## TASK BRIEF
Translate this sentence from the text on Alabama's schools into Spanish: "But Alabama’s biggest shame lies with its public education systems."

## PAGE TEXT

There’s a lot for Alabama to be ashamed about these days — and we’re not just talking about a history of state-sanctioned bigotry that reached its apex under the infamous George Wallace. From the presence of disgraced jurist-turned-senator Jeff Sessions as U.S. Attorney General under the Trump regime, to the current occupant of the White House’s race-baiting against Black athletes for their protests against police brutality to the cheers of a crowd at an event in Huntsville, to Tuesday’s election of the twice-remove jurist Roy Moore, an avowed bigot against Muslims and gay people, as the Republican nominee for Session’s former senate seat, there is little about which citizens of the Yellowhammer State can take any pride.
But Alabama’s biggest shame lies with its public education systems. Already among the worst-performing among the generally low-performing super-clusters within American public education, Alabama’s districts seem bent on suspending and arresting as many Black children as possible. That’s the only conclusion that can be reached from a Dropout Nation analysis of data submitted by the state to the U.S. Department of Education.
Black children account for six out of every 10 children arrested or referred to juvenile justice systems by traditional districts in Alabama in 2013-2014, according to data from the Civil Rights Data Collection. This is in spite of the fact that Black children make up just 33.4 percent of the statewide student population. White children account for a mere three out of every 10 kids arrested (29.7 percent) that year, even though they account for 57 percent of children attending Alabama schools.
One thousand five hundred eighty-five Black children were either arrested at school or referred to juvenile justice systems in 2013-2014, according to data in the Civil Rights Data Collection. While that equates out to six-tenths of one percent of all Black children attending school in the state, that percentage four times higher than the one-tenth of one percent rate of arrest and referrals for their White schoolmates (of which a mere 750 were either arrested or referred to courts that year).

Disgraced jurist-turned-Republican senatorial nominee Roy Moore is just the most-prominent disgrace for the Yellowhammer State. Its schools do even worse.

[Items in a dataset]
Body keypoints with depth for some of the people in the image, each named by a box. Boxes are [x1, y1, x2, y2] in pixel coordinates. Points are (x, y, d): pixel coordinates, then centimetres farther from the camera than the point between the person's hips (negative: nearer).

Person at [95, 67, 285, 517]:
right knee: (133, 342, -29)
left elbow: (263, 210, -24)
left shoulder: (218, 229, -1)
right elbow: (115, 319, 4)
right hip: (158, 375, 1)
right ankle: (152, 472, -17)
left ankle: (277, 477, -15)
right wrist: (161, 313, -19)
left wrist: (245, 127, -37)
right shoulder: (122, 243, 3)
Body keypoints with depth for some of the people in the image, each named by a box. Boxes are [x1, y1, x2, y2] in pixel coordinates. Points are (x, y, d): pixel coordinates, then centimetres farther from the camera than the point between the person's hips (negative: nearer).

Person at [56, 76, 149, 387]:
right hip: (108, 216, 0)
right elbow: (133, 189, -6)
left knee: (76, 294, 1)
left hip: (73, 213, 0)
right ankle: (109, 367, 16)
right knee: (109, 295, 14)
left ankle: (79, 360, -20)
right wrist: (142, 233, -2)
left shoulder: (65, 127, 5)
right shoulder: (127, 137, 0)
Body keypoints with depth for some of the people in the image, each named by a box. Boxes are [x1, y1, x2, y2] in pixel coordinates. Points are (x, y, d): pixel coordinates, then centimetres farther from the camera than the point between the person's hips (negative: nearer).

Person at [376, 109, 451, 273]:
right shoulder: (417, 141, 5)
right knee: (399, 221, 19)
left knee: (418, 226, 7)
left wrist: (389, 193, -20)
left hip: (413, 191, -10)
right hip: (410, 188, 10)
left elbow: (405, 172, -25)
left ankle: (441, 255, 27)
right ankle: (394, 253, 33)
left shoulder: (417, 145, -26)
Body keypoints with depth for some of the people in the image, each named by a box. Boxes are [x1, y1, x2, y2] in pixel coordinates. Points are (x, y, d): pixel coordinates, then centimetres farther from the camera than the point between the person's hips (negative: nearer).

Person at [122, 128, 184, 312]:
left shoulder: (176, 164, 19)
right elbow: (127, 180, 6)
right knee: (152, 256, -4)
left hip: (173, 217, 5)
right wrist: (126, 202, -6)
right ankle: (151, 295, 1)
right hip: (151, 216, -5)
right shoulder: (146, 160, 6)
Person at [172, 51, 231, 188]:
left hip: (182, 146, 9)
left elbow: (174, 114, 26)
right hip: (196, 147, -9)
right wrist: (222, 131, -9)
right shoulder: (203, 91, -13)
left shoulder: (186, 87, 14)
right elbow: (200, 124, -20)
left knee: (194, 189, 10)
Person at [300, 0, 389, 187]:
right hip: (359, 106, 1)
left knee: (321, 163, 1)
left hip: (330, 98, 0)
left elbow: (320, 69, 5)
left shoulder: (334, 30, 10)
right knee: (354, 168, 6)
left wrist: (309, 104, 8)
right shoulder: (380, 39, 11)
--
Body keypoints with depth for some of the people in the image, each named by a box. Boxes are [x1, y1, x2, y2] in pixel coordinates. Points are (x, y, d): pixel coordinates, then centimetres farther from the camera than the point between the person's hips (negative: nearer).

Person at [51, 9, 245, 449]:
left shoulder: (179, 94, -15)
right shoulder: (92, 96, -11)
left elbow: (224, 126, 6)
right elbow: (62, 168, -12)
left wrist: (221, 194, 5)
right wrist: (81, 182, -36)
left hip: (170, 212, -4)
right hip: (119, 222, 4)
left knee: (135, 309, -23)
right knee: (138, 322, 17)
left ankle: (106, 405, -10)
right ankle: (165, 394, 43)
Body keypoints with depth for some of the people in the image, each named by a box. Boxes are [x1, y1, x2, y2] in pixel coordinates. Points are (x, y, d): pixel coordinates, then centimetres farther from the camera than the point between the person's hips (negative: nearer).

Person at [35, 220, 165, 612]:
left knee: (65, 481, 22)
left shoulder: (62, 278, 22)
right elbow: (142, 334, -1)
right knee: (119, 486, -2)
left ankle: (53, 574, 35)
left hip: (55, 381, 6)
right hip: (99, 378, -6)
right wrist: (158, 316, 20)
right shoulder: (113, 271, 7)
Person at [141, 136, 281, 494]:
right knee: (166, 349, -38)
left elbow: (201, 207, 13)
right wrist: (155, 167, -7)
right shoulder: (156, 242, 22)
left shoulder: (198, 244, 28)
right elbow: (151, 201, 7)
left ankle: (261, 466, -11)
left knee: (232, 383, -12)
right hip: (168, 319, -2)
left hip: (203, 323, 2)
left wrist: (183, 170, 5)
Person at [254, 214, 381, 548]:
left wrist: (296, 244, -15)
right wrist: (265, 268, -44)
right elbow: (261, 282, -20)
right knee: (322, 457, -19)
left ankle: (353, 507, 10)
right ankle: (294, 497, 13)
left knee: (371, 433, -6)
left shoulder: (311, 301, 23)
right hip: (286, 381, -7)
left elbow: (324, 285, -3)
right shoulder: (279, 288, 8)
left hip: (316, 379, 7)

## SOLUTION FOR THIS EXERCISE
Pero la mayor vergüenza de Alabama está en sus sistemas de educación pública.